IBM 760ED 133mhz. when i put a win, or linux cd in it won't boot from it, through dos i would type in [d:install] and it would come back [drive not found] and i tried going into the bios and putting the cd drive as primary source. still didn't work. moving on now that redhat is on the hd, when i boot the comp up it loads and comes up to the os selection screen, i select redhat, then it gets to [booting redhat] the i think it is starting to load the kernel and then just stalls out. hope thats enough info.

dogpatch 02-07-2006 08:49 PM

I'm just guessing, mind you... From what you have stated, i think the CD drive is not native to your computer, and so requires an installed driver. The old Windoze installation was in place before the CD was installed. When the CD was installed, it probably came with a driver to facilitate its access from Windoze. Now Windoze is gone, and your drive is unusable. That's the first roadblock.

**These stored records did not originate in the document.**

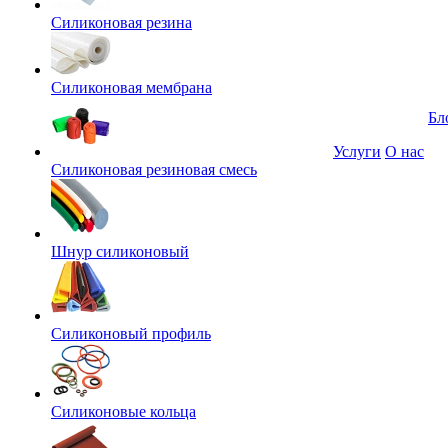
Силиконовая резина
Силиконовая мембрана
Бл
Услуги
О нас
Силиконовая резиновая смесь
Шнур силиконовый
Силиконовый профиль
Силиконовые кольца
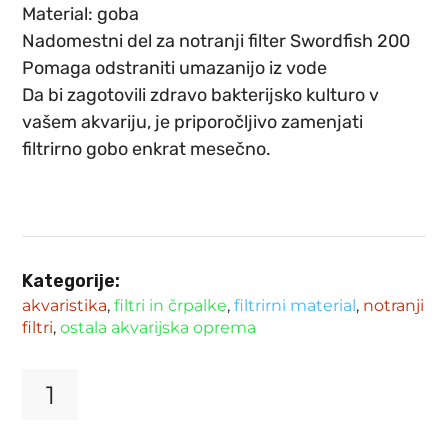
Material: goba
Nadomestni del za notranji filter Swordfish 200
Pomaga odstraniti umazanijo iz vode
Da bi zagotovili zdravo bakterijsko kulturo v
vašem akvariju, je priporočljivo zamenjati
filtrirno gobo enkrat mesečno.
Kategorije:
akvaristika
,
filtri in črpalke
,
filtrirni material
,
notranji
filtri
,
ostala akvarijska oprema
Rezervna
goba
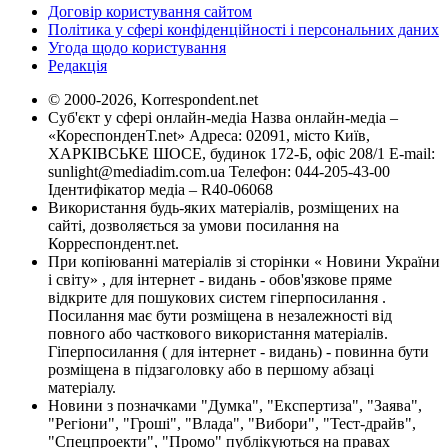
Договір користування сайтом
Політика у сфері конфіденційності і персональних даних
Угода щодо користування
Редакція
© 2000-2026, Korrespondent.net
Суб'єкт у сфері онлайн-медіа Назва онлайн-медіа –
«КореспонденТ.net» Адреса: 02091, місто Київ,
ХАРКІВСЬКЕ ШОСЕ, будинок 172-Б, офіс 208/1 E-mail:
sunlight@mediadim.com.ua
Телефон: 044-205-43-00
Ідентифікатор медіа – R40-06068
Використання будь-яких матеріалів, розміщених на
сайті, дозволяється за умови посилання на
Корреспондент.net.
При копіюванні матеріалів зі сторінки « Новини України
і світу» , для інтернет - видань - обов'язкове пряме
відкрите для пошукових систем гіперпосилання .
Посилання має бути розміщена в незалежності від
повного або часткового використання матеріалів.
Гіперпосилання ( для інтернет - видань) - повинна бути
розміщена в підзаголовку або в першому абзаці
матеріалу.
Новини з позначками "Думка", "Експертиза", "Заява",
"Регіони", "Гроші", "Влада", "Вибори", "Тест-драйв",
"Спецпроекти", "Промо" публікуються на правах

The second one is that your Red Hat was installed on a different machine, and has configured itself to that machine. Different BIOS, different processor, different video adaptor, different everything. It's trying to load itself in a foreign place, so to speak, and can't do it.

This may be a tough nut to crack. My only thought is: can you replace the CD with a floppy drive again, and get a Red Hat boot floppy made that MIGHT then be able to at least boot, and perhaps access the Linux partition on your HD. Then, from there, you may be able to ask a question of a Linux guru on what you can do to configure the kernel that you have already installed. Good luck.

dogpatch 02-08-2006 10:04 AM

Here's another thought:

Was the drive designation even the same on the computer you used for installing Red Hat onto the HD? If this HD was temporarily attached as the second drive on this other machine, it would be known to Linux as 'hdb' or 'sdb', then it becomes the first drive on the target machine, and so would be 'hda' or 'sda'. This, of course, would be a problem.

And another possible solution: If you can get your hands on another Linux distro, one with more installation options than Red Hat, and if your HD has the capacity, here's what you might try:

Slackware, for example, can install from virtually any media. So, with your HD on a machine that can read an installation CD, you partition this HD; the second partition can even be a FAT partition. Copy the CD files onto this partition, and also make a Slackware boot floppy. Then, with the HD back on the target machine, boot from floppy, mount the HD, and run the Slackware 'setup' program to install from the HD itself.

blackbarron 02-08-2006 02:15 PM

the drive designation should have been the same. but you're most certinally right, it is probably trying to boot up using my other units config. i'll have to think about what to do from here, the hd in that comp is only 2 gig. and i am really not looking to sink any money into it. i'll see if i can install windows get the driver and see what i can do from there. thanks for the thoughts.